Reproduce each line of the material below without any change.

BEGIN Given records

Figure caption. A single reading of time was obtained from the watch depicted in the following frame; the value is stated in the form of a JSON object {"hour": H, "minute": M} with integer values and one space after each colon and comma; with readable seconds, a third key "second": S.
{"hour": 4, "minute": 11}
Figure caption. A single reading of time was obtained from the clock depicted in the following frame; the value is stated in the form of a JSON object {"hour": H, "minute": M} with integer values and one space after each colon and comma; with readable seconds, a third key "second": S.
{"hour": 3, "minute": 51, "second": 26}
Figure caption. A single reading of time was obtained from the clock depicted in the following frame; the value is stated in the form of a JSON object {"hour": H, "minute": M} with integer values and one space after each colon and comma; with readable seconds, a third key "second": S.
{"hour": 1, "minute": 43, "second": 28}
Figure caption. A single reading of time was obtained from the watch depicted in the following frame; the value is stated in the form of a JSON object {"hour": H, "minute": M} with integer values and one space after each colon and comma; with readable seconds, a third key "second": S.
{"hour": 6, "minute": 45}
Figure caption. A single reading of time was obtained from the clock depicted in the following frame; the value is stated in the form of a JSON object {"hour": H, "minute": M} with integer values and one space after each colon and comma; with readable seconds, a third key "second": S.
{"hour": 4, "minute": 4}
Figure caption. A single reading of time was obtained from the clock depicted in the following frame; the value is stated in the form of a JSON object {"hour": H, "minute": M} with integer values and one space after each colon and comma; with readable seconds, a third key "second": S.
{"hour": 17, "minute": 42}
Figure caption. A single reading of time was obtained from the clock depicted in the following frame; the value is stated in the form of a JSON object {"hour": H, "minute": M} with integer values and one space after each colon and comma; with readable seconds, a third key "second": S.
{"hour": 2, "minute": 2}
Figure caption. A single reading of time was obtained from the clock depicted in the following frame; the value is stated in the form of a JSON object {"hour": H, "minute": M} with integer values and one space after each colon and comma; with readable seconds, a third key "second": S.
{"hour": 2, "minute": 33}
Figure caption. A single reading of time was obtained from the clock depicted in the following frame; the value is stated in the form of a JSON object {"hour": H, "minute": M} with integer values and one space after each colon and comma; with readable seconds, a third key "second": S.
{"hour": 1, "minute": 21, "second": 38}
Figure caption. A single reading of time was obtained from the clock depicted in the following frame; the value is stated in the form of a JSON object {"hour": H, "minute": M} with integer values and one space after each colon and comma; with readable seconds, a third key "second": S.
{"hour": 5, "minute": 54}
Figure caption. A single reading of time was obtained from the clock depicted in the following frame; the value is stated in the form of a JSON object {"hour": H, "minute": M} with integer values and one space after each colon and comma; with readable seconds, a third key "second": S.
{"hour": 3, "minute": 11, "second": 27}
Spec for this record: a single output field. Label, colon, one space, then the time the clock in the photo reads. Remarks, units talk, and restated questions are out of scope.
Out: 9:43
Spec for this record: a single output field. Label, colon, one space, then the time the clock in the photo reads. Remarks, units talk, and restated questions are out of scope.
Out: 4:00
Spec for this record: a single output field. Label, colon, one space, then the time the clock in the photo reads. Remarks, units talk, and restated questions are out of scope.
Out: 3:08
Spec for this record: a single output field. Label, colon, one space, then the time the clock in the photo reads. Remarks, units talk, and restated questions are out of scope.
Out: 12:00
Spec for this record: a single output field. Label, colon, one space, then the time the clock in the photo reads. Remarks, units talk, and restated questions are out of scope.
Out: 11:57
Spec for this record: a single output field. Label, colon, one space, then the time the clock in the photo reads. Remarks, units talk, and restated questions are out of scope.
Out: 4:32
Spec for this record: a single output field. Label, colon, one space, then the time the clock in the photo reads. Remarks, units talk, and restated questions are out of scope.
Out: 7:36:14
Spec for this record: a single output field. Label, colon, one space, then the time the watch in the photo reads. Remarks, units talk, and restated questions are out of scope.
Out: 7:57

END Given records

Solution for this problem –
Figure caption. A single reading of time was obtained from the watch depicted in the following frame; the value is stated in the form of a JSON object {"hour": H, "minute": M} with integer values and one space after each colon and comma; with readable seconds, a third key "second": S.
{"hour": 4, "minute": 11}
Figure caption. A single reading of time was obtained from the clock depicted in the following frame; the value is stated in the form of a JSON object {"hour": H, "minute": M} with integer values and one space after each colon and comma; with readable seconds, a third key "second": S.
{"hour": 3, "minute": 51, "second": 26}
Figure caption. A single reading of time was obtained from the clock depicted in the following frame; the value is stated in the form of a JSON object {"hour": H, "minute": M} with integer values and one space after each colon and comma; with readable seconds, a third key "second": S.
{"hour": 1, "minute": 43, "second": 28}
Figure caption. A single reading of time was obtained from the watch depicted in the following frame; the value is stated in the form of a JSON object {"hour": H, "minute": M} with integer values and one space after each colon and comma; with readable seconds, a third key "second": S.
{"hour": 6, "minute": 45}
Figure caption. A single reading of time was obtained from the clock depicted in the following frame; the value is stated in the form of a JSON object {"hour": H, "minute": M} with integer values and one space after each colon and comma; with readable seconds, a third key "second": S.
{"hour": 4, "minute": 4}
Figure caption. A single reading of time was obtained from the clock depicted in the following frame; the value is stated in the form of a JSON object {"hour": H, "minute": M} with integer values and one space after each colon and comma; with readable seconds, a third key "second": S.
{"hour": 17, "minute": 42}
Figure caption. A single reading of time was obtained from the clock depicted in the following frame; the value is stated in the form of a JSON object {"hour": H, "minute": M} with integer values and one space after each colon and comma; with readable seconds, a third key "second": S.
{"hour": 2, "minute": 2}
Figure caption. A single reading of time was obtained from the clock depicted in the following frame; the value is stated in the form of a JSON object {"hour": H, "minute": M} with integer values and one space after each colon and comma; with readable seconds, a third key "second": S.
{"hour": 2, "minute": 33}
Figure caption. A single reading of time was obtained from the clock depicted in the following frame; the value is stated in the form of a JSON object {"hour": H, "minute": M} with integer values and one space after each colon and comma; with readable seconds, a third key "second": S.
{"hour": 1, "minute": 21, "second": 38}
Figure caption. A single reading of time was obtained from the clock depicted in the following frame; the value is stated in the form of a JSON object {"hour": H, "minute": M} with integer values and one space after each colon and comma; with readable seconds, a third key "second": S.
{"hour": 5, "minute": 54}
Figure caption. A single reading of time was obtained from the clock depicted in the following frame; the value is stated in the form of a JSON object {"hour": H, "minute": M} with integer values and one space after each colon and comma; with readable seconds, a third key "second": S.
{"hour": 3, "minute": 11, "second": 27}
Spec for this record: a single output field. Label, colon, one space, then the time the clock in the photo reads. Remarks, units talk, and restated questions are out of scope.
Out: 9:43
Spec for this record: a single output field. Label, colon, one space, then the time the clock in the photo reads. Remarks, units talk, and restated questions are out of scope.
Out: 4:00
Spec for this record: a single output field. Label, colon, one space, then the time the clock in the photo reads. Remarks, units talk, and restated questions are out of scope.
Out: 3:08
Spec for this record: a single output field. Label, colon, one space, then the time the clock in the photo reads. Remarks, units talk, and restated questions are out of scope.
Out: 12:00
Spec for this record: a single output field. Label, colon, one space, then the time the clock in the photo reads. Remarks, units talk, and restated questions are out of scope.
Out: 11:57
Spec for this record: a single output field. Label, colon, one space, then the time the clock in the photo reads. Remarks, units talk, and restated questions are out of scope.
Out: 4:32
Spec for this record: a single output field. Label, colon, one space, then the time the clock in the photo reads. Remarks, units talk, and restated questions are out of scope.
Out: 7:36:14
Spec for this record: a single output field. Label, colon, one space, then the time the watch in the photo reads. Remarks, units talk, and restated questions are out of scope.
Out: 7:57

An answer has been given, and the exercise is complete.